In The Babadook, protagonist Amelia, a struggling single mother, and her son, Samuel, live far from normal lives even before one of the most horrifying boogeymen to ever appear on screen, Mister Babadook, unleashes hell inside their creepily dilapidated and darkly colored home. Like many children to varying degrees, Samuel believes that monsters live in his closet and lurk under his bed long before receiving the mysterious, pop-book aptly titled “Mister Babadook,” which reads more like a warning or a threat than an actual children’s book. Due to Samuel’s increasing fear of monsters, he spends most of his time creating makeshift weapons out of wood, nails, and even throwing darts as well as setting up a few booby-traps throughout the house, resulting in a refreshingly demented, horror twist on one of the common tropes often seen in successful kid flicks in the past like Home Alone or The Goonies.

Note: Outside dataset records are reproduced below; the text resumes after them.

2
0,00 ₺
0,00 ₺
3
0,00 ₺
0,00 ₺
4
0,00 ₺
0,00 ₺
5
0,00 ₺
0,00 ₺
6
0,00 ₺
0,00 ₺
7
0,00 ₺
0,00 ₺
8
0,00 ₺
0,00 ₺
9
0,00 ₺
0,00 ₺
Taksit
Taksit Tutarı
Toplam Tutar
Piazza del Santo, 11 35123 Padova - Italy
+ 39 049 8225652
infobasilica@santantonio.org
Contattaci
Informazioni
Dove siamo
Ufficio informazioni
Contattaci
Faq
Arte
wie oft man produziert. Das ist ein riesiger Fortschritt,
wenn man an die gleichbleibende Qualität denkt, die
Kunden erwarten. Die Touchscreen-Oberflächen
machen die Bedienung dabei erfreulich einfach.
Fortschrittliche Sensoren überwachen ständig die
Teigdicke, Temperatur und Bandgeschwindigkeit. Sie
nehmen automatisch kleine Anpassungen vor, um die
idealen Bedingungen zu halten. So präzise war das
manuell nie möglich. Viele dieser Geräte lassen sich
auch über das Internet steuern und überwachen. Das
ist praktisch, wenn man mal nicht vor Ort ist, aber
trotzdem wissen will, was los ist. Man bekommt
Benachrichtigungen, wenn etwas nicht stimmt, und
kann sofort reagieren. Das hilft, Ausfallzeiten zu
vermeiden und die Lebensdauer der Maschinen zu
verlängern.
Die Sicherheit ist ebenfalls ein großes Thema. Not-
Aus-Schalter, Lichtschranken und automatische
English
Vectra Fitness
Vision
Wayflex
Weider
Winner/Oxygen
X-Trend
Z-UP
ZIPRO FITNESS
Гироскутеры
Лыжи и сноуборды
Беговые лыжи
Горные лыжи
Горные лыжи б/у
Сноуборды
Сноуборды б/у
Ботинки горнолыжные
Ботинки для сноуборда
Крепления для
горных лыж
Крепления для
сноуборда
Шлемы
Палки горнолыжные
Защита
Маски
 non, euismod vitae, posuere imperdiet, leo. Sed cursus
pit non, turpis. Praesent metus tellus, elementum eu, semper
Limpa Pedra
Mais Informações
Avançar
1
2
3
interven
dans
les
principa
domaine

Thus, when Samuel’s childhood fear becomes a reality, Amelia blames him for the Babadook’s mischievous attempts to wreak havoc on their already depressing life like when she finds bits of glass in her soup that nearly crack her teeth, making even the viewer question whether the boy or the Babadook did it. So Samuel takes action, giving him the chance to finally utilize his arsenal of makeshift weapons, resulting in one the most rewarding plant and payoffs that makes you almost want to cheer if you weren’t so incredibly horrified.
But what happens when the Babadook possess Amelia? How does a six-year-old boy fight a monster that’s using his own mother as a vessel to kill him? Now this may sound a little too similar to the hundreds of other horror films out there like The Shining or, more recently, James Wan’s 2013 film, The Conjuring, but in The Babadook, Samuel doesn’t have an axe-wielding mother or a team of ghost hunters to help him. No, he’s all alone.
In result, Kent keeps the story cemented in reality just enough to blur the lines between psychological horror and a drama about abusive parenting that would make Sally Field’s Sybil thankful, culminating in a tear-jerker of a climax that successfully exudes the film’s theme of the two leading characters’ mother-son relationship that leads to a bizarrely original ending that’s begging for a sequel.
Even when the Babadook and Samuel’s possessed mother take a break from chasing Sam throughout the house, Kent still manages to keep the viewer entertained with stunning visuals that keep you tense with anticipation as you await the next scene of sheer terror. For example, instead of simply showing Amelia going to bed and waking up in the morning, she floats down onto the bed in slow-motion, exhibiting the delight of finally getting some much needed rest while also adding to the chills, and even shows her sleeping throughout the night in fast-forward as she moves restlessly in her sleep like one of the demonic nurses in Silent Hill almost as if she’s bound to wake up at any second and embark on a killing spree.
It’s obvious that Kent spent a great deal of time planning and executing every single detail throughout the film with meticulous attention so that every second screams horror from the gloomy set designs to even the wardrobes, which all look eerily similar to the Babadook’s book that keeps popping up. The Babadook is truly a masterful work of art that separates itself so far from the vast majority of horror films out there today that all those filmmakers daring enough to compete should either adapt or simply give up because The Babadook has officially raised the bar to a whole new level of horror.